:: Goal 1 ::
Answer these about the text on Pierluigi Zappacosta:
(a) In what city was he born?
(b) Who co-founded Logitech with him?
(c) For how many years did he serve at Logitech?
:: Goal 2 ::
In the text on Pierluigi Zappacosta, rewrite the stretch from "Pierluigi Zappacosta (born" through "million per year.", changing "Zappacosta" to "Pierluigi" each time it appears.

:: Selected extract ::
%%

Pierluigi Zappacosta (born Chieti, Italy, on July 2, 1950) is an Italian businessman and chairman of Faro Ventures. He has co-founded, directed, and served on the boards of several prestigious companies, including Logitech and Sierra Sciences.

Career 
In 1981, he co-founded Logitech (Nasdaq: LOGI) together with Daniel Borel and Giacomo Marini, which went on to become the world's largest manufacturer of computer mice and other personal interface products.  Zappacosta served at Logitech for sixteen years, first as president and CEO and later as vice-chairman. He was instrumental in taking the company public in Switzerland in 1988 and on NASDAQ in 1997, raising over $60 million. By the time Zappacosta left in 1998, sales of Logitech had risen to over $400 million per year.

%%

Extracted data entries
%%

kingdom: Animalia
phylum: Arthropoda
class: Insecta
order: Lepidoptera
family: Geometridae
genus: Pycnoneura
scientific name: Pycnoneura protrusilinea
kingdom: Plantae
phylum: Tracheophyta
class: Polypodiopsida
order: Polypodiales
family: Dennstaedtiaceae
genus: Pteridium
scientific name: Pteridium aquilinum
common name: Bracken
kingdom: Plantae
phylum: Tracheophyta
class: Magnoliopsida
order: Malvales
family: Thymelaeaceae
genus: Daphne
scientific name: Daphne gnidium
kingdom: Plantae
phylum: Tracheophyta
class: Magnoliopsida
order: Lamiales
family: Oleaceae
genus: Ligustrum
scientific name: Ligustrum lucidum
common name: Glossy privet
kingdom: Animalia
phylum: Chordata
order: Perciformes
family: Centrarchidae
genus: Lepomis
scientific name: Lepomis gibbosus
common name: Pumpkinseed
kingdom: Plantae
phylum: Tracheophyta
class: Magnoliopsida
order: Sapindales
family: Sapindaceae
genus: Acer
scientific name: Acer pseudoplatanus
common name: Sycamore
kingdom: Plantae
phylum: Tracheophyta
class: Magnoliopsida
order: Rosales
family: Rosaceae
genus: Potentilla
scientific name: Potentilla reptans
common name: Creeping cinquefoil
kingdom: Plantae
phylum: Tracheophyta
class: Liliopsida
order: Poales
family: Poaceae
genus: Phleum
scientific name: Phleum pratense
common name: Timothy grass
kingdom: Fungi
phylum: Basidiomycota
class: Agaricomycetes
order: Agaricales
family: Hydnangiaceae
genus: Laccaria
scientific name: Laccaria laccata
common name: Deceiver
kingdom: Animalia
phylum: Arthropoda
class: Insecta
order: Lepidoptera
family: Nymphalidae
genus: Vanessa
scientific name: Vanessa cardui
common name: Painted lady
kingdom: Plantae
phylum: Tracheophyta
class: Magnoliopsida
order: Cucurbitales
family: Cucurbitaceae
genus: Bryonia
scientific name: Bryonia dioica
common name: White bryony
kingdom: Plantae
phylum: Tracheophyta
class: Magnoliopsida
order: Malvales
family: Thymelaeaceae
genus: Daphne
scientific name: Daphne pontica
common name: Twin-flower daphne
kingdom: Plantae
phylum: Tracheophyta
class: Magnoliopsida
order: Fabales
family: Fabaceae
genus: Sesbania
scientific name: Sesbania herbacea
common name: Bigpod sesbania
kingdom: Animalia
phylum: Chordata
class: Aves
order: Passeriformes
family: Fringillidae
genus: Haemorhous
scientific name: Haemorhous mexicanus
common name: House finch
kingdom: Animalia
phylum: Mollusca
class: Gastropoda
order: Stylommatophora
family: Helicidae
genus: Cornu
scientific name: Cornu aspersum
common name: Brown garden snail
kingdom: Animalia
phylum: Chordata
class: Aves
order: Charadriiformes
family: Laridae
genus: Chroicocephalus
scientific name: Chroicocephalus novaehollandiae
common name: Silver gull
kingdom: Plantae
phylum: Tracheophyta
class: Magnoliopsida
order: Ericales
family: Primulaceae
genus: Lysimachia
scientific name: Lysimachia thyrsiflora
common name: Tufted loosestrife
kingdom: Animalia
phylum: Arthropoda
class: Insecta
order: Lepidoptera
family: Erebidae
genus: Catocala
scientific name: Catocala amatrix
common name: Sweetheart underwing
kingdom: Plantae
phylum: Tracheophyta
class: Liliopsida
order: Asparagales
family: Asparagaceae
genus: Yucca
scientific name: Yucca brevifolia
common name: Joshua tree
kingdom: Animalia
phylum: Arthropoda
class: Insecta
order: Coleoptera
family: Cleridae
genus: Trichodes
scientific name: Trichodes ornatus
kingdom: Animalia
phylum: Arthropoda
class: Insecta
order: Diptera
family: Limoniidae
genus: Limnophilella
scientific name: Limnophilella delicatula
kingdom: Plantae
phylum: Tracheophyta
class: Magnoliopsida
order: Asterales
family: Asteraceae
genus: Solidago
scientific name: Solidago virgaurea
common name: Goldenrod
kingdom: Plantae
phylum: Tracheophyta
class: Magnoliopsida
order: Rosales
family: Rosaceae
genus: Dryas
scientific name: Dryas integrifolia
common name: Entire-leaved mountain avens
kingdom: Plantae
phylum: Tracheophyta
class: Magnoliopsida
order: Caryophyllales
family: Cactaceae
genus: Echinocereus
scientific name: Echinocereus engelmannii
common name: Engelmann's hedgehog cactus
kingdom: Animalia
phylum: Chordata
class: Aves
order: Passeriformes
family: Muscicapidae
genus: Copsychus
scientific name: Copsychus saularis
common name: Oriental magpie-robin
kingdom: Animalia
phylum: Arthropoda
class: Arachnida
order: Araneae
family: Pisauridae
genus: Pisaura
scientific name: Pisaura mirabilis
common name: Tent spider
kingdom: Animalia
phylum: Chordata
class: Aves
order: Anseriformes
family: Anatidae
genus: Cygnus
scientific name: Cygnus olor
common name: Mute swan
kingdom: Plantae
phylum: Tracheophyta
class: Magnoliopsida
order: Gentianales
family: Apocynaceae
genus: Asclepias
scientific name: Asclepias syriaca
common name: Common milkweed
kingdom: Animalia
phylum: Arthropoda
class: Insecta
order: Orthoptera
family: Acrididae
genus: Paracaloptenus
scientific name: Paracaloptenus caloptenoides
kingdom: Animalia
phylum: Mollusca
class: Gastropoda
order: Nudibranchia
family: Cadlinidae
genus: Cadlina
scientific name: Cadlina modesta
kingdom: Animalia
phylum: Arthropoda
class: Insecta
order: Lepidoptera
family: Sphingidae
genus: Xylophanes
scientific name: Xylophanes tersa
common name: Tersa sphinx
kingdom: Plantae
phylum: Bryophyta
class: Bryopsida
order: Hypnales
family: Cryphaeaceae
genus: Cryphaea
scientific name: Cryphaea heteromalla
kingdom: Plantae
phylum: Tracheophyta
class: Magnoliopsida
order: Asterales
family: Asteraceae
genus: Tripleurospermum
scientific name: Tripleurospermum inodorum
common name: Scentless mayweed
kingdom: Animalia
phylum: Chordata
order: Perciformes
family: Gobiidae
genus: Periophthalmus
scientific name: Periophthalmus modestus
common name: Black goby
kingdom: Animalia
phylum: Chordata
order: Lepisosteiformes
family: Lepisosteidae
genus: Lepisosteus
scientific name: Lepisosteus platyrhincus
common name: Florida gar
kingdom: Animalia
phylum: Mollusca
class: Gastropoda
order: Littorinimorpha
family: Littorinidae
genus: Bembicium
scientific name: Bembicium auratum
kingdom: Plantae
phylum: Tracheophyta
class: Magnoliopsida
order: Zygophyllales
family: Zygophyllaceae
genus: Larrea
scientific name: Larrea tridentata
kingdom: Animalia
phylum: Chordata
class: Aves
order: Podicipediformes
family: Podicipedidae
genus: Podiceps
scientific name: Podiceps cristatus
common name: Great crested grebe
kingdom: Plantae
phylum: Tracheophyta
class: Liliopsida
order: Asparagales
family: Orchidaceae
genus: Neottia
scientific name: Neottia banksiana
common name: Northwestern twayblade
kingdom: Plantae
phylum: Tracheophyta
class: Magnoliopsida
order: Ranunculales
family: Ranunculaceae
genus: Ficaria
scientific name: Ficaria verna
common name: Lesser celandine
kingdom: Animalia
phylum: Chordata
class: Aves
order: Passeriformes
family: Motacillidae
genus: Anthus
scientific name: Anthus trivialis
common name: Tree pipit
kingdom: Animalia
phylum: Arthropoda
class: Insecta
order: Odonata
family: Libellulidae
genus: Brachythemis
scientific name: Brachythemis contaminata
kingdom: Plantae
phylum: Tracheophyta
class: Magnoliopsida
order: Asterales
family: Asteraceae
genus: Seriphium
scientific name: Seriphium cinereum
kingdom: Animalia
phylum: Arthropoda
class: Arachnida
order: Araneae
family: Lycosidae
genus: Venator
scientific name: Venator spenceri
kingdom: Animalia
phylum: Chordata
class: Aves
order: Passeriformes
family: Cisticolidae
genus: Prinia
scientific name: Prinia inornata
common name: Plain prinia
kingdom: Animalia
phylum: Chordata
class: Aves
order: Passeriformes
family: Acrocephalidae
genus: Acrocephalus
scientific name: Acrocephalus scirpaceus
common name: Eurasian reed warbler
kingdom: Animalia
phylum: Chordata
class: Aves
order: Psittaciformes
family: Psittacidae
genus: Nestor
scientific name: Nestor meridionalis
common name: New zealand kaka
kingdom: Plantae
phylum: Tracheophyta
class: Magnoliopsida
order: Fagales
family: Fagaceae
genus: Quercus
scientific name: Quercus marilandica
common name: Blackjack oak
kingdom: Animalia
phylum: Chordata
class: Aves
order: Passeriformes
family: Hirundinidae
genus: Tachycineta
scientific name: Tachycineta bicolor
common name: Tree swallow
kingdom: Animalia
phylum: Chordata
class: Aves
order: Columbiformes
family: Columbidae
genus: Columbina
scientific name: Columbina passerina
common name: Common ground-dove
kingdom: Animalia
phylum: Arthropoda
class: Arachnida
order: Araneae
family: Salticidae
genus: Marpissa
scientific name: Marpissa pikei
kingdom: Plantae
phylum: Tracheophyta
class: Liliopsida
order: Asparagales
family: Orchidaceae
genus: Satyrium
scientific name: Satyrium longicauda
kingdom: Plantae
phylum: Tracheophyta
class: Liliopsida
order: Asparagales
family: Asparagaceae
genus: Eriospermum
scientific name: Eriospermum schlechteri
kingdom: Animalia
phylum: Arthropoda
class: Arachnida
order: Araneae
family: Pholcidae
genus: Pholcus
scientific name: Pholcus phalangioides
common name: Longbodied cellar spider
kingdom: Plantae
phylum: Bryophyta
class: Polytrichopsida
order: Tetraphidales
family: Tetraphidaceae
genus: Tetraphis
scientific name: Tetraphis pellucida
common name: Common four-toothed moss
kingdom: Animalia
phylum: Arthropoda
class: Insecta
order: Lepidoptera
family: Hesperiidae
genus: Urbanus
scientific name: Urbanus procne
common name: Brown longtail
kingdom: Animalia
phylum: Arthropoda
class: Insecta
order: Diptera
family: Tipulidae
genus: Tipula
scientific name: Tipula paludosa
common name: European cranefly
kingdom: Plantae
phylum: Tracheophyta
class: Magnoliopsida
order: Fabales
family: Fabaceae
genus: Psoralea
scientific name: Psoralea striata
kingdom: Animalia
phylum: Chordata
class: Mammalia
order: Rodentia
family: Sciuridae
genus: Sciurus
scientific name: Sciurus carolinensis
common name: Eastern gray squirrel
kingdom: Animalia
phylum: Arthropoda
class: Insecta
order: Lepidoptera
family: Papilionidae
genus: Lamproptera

%%

:: Finished answer 1 ::
(a) Chieti, Italy
(b) Daniel Borel and Giacomo Marini
(c) Sixteen years

:: Finished answer 2 ::
Pierluigi Pierluigi (born Chieti, Italy, on July 2, 1950) is an Italian businessman and chairman of Faro Ventures. He has co-founded, directed, and served on the boards of several prestigious companies, including Logitech and Sierra Sciences.

Career 
In 1981, he co-founded Logitech (Nasdaq: LOGI) together with Daniel Borel and Giacomo Marini, which went on to become the world's largest manufacturer of computer mice and other personal interface products.  Pierluigi served at Logitech for sixteen years, first as president and CEO and later as vice-chairman. He was instrumental in taking the company public in Switzerland in 1988 and on NASDAQ in 1997, raising over $60 million. By the time Pierluigi left in 1998, sales of Logitech had risen to over $400 million per year.